In part I, we made a hextille grid (file), filled it with symbols, added some more symbols, and made some symbols stand for bitmaps. Finally, we caught a glimpse of a lambda form being added.
From what I can tell so far, lambdas play really well in NicCLIM. Basically for writing computer programs, we would prefer to use the host lisp directly. I am not proposing to have come up with a different good-old-fashioned-ai programming language.
However, lisp lacks something like physical intuition itself (but it is an extremely high level implementation language for authoring different systems which do provoke physical intuition, and I equate physical intuition and game maps). This is like how lambdaMOO (not a lisp program as such) has a certain social magic that lisp does not quite provide but lisp programs can provide.
So this Part II article is about writing lisp as such and yanking (pasting) the lisp into the game map, and then part III later will be physically using the lisp code as an object in the map.
lambda
!I guess you read part I and can recover the position there. As a fun aside, I made a special LAMBDA.PNG
so instead of lambda showing up in the cell, we will have a fetching unix_surrealism graphic.

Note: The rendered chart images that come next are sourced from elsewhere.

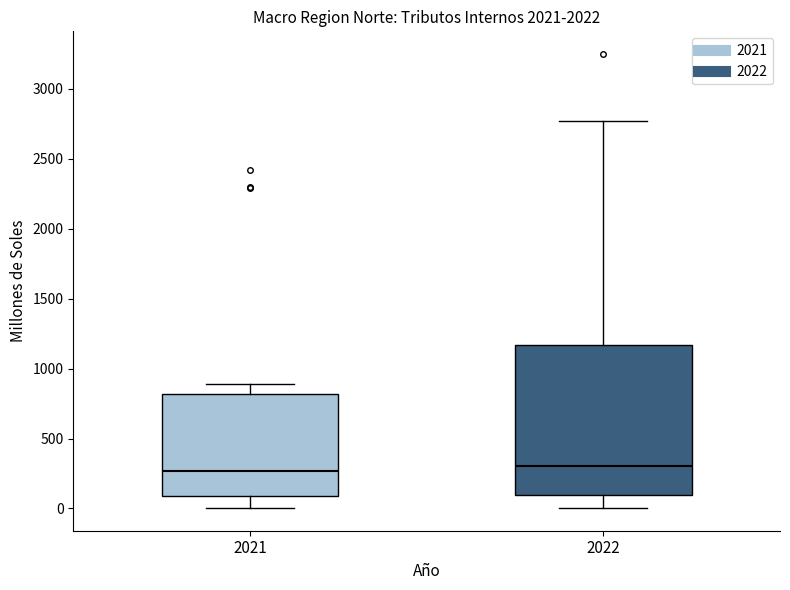

Reading left to right, transcribe this box plot: for each box, give where its median line is, the range the box spans, and where its two whiskers end, as read against the y-axis. The values are not printed on the chart, so give them approximately, as read against the axis.

2021: median 250, box 100 to 800, whiskers 0 to 900
2022: median 300, box 100 to 1150, whiskers 0 to 2750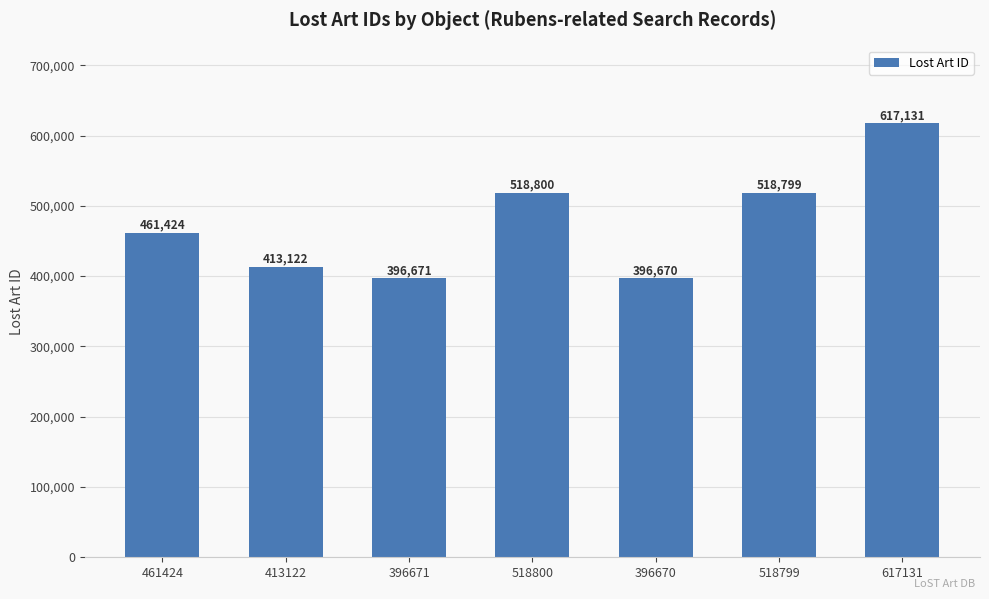

How many distinct data groups are displayed?

1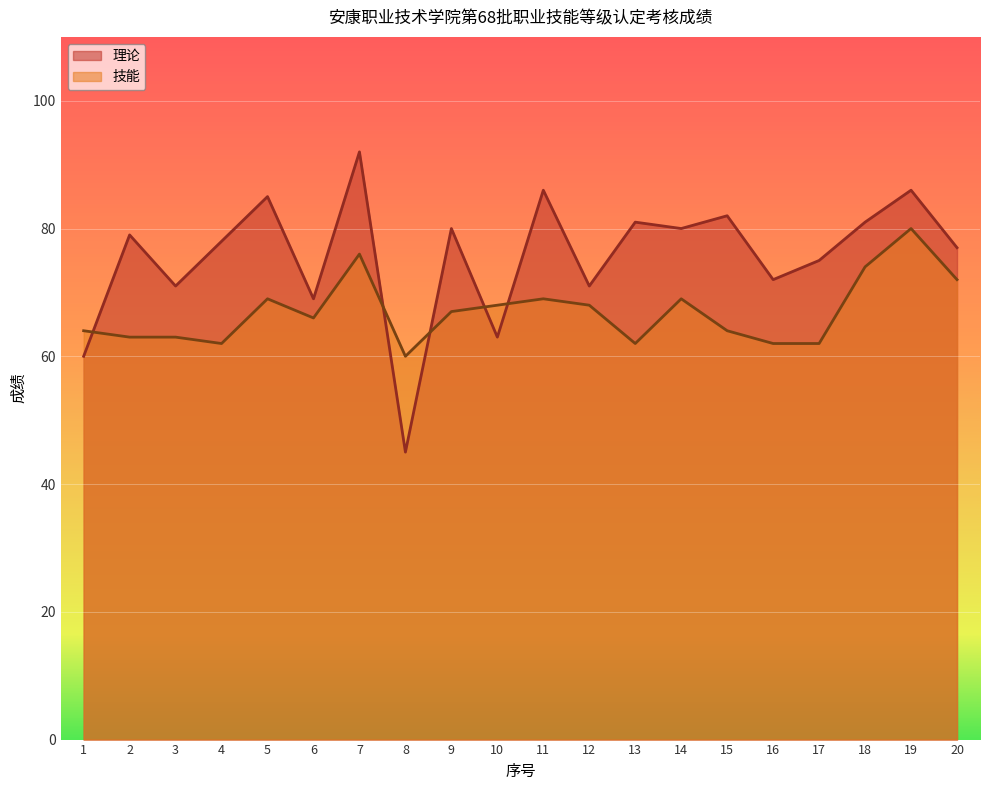

Is it true that 技能 equals 23 at 9?

False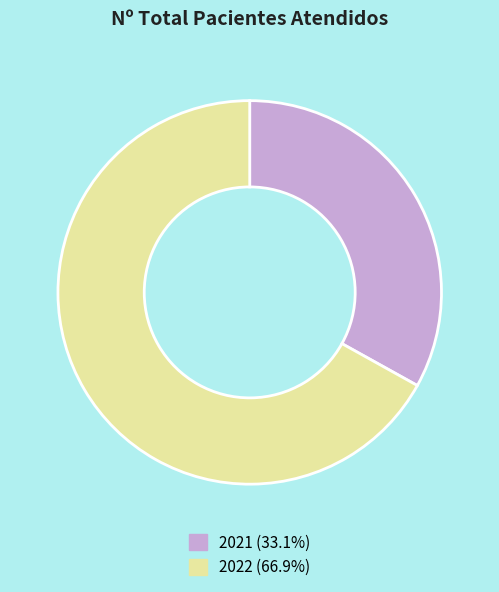

The 2021 slice represents 23% of the pie. True or false?

False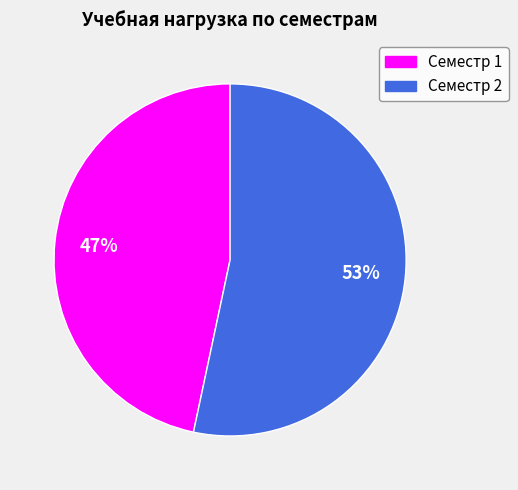

What is the largest slice in the pie chart?

Семестр 2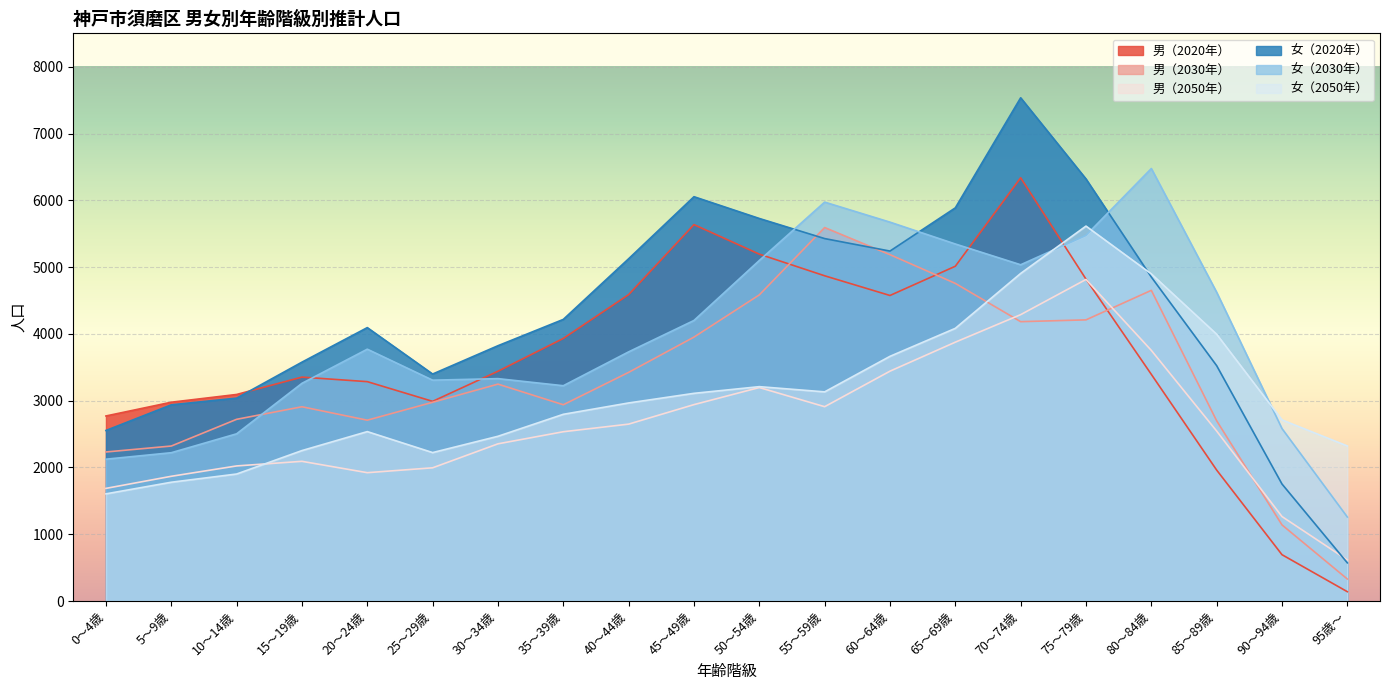

At which category is the sum across all series the highest?

70～74歳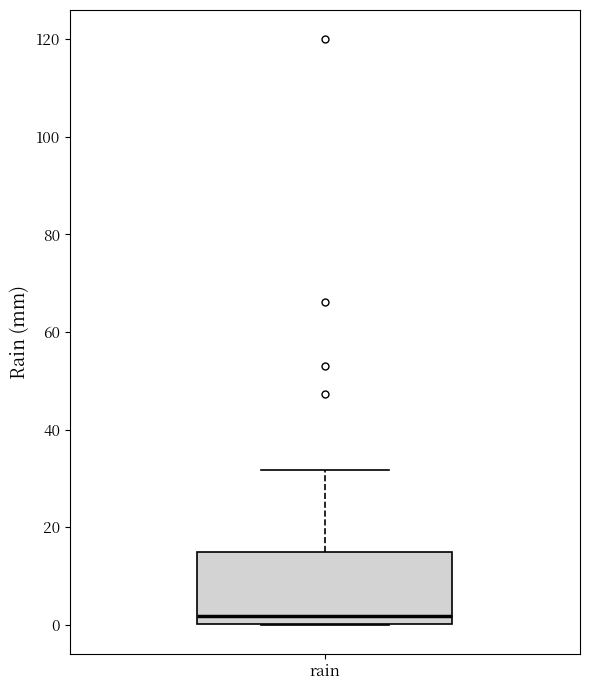

Read this box plot against the y-axis: the position of the median line, the range covered by the box, and the ends of both whiskers. The values are not printed on the chart, so give them approximately, as read against the axis.

median 2, box 0 to 14, whiskers 0 to 32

(setf (get 'life :bitmap) 'imgs/life.png
(get 'empty :bitmap) 'imgs/empty.png
(get 'lambda :bitmap) 'imgs/lambda.png)
(enclose-map 'gol)
In hindsight, let us use smaller and neater lambdas than that one instead, and then in part iii we will macro moving around using them.
Well, we are just writing this off the cuff. Since I can just yank (“paste”) into McCLIM’s interactor, it’s fine that I am just writing the lambda here. Hopefully I can integrate JackDaniel’s new McCLIM accepting-values
editor in the future.
(lambda (f1 f2)
(lambda (x)
(funcall f1 (funcall f2 x))))
I guess this obviously works. Remember that *
(and **
and ***
and +
, ++
, +++
, /
, //
, ///
, and -
have special meanings in interactive lisp useage).
(apply * (list #'1+ #'1+))
(funcall * 0)
⮕
CL-USER> (apply * (list #'1+ #'1+))
#<bytecompiled-closure #<bytecompiled-function 0x7f88d7e2e910>>
CL-USER> (funcall * 0)
2
I actually added the former lambda and the next one.
I did not plan this, but because I allow right-jagged maps, and because lambdas will in general be wider and taller than other cells and the rows and columns dynamically resize, it makes sense to keep the lambdas together sticking out the right-hand-side of the last row, where they can hang out with other lambda-sized-columns and lambda-sized-rows without affecting the rows and cols of the “data” part of the map. This convention makes them somewhat easy to find (try jumping to the expected bottom right of the map).
(lambda (x) (cond ((member 'life x) 1)
(t 0)))
LIFE
(lambda (x)
(with-slots
(cursor-locn table-list)
*application-frame*
(let ((current (nth (cadr cursor-locn)
(nth (car cursor-locn)
table-list))))
(case x
(2 '(empty life))
(3 current)
(4 current)
(t '(empty))))))
(lambda (n &aux (sum 0) (count 0))
(lambda (x)
(prog2
(incf count)
(incf sum x)
(when (= n count)
(setf count 0
sum 0)))))
Okay, slightly forced prog2 useage.
(lambda (fun)
(lambda (&optional (x nil))
(declare (ignore x))
(loop :with dirs := '(e ne n nw w sw s se)
:for dir :in dirs
:for neighbor := (adjacent-peek dir)
:for result := (funcall fun neighbor)
:finally (return result))))
I did not investigate them deeply since we are concentrating on pasting lambdas into NicCLIM maps as an extension to the bottom right corner.
When I make the cell contain the lambda, I get normal looking pretty printed text, but when I make the cell be the lambda, top level symbols of the cell with a :bitmap
property render as the bitmap behind the other symbols instead.
For the context of what buttons I was pressing to do this, inserting a new cell before-here in the row is C-M-n
, rotatef
-the-current-cursor-and-this-cell is M-S-f
, and yank (paste) in the interactor is C-y
, so I was not doing much to get here and the aesthetic should be understood as extremin of effort.
In my opinion, being able to stow lambdas jaggedly off the edge of the bottom-right corner of the physical game map worked out quite serendipitously.
Definitely, some more fine grained control of the current common lisp pretty printing options is probably in order.
It was kind of fun introducing a background image connoting that a lambda is being defined in this cell instead of printing the leading symbol lambda, but basically black text contrast (or control of text properties generally) needs to be available.
Part iii will focus on the map editor macro control of the map, which will involve picking up and using these lambdas while moving around the map.
What do you think? Things got pretty crazy.